Records for the exercise:
== Segment start ==

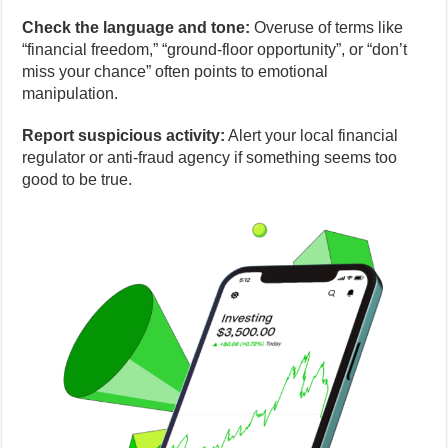
Check the language and tone:
Overuse of terms like
“financial freedom,” “ground-floor opportunity”, or “don’t
miss your chance” often points to emotional
manipulation.
Report suspicious activity:
Alert your local financial
regulator or anti-fraud agency if something seems too
good to be true.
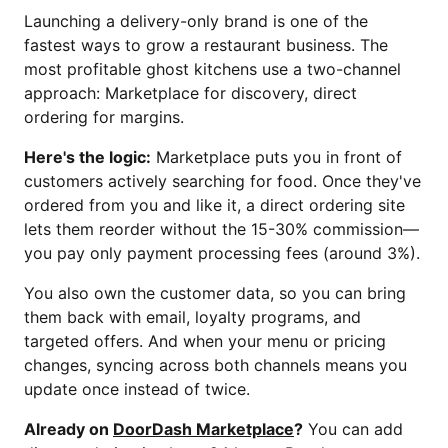
Launching a delivery-only brand is one of the
fastest ways to grow a restaurant business. The
most profitable ghost kitchens use a two-channel
approach: Marketplace for discovery, direct
ordering for margins.
Here's the logic:
Marketplace puts you in front of
customers actively searching for food. Once they've
ordered from you and like it, a direct ordering site
lets them reorder without the 15-30% commission—
you pay only payment processing fees (around 3%).
You also own the customer data, so you can bring
them back with email, loyalty programs, and
targeted offers. And when your menu or pricing
changes, syncing across both channels means you
update once instead of twice.
Already on
DoorDash Marketplace
?
You can add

== Segment end ==

What you should do: Count the lines above that contain the word "ordering". Write only the number.

Result for this exercise: 2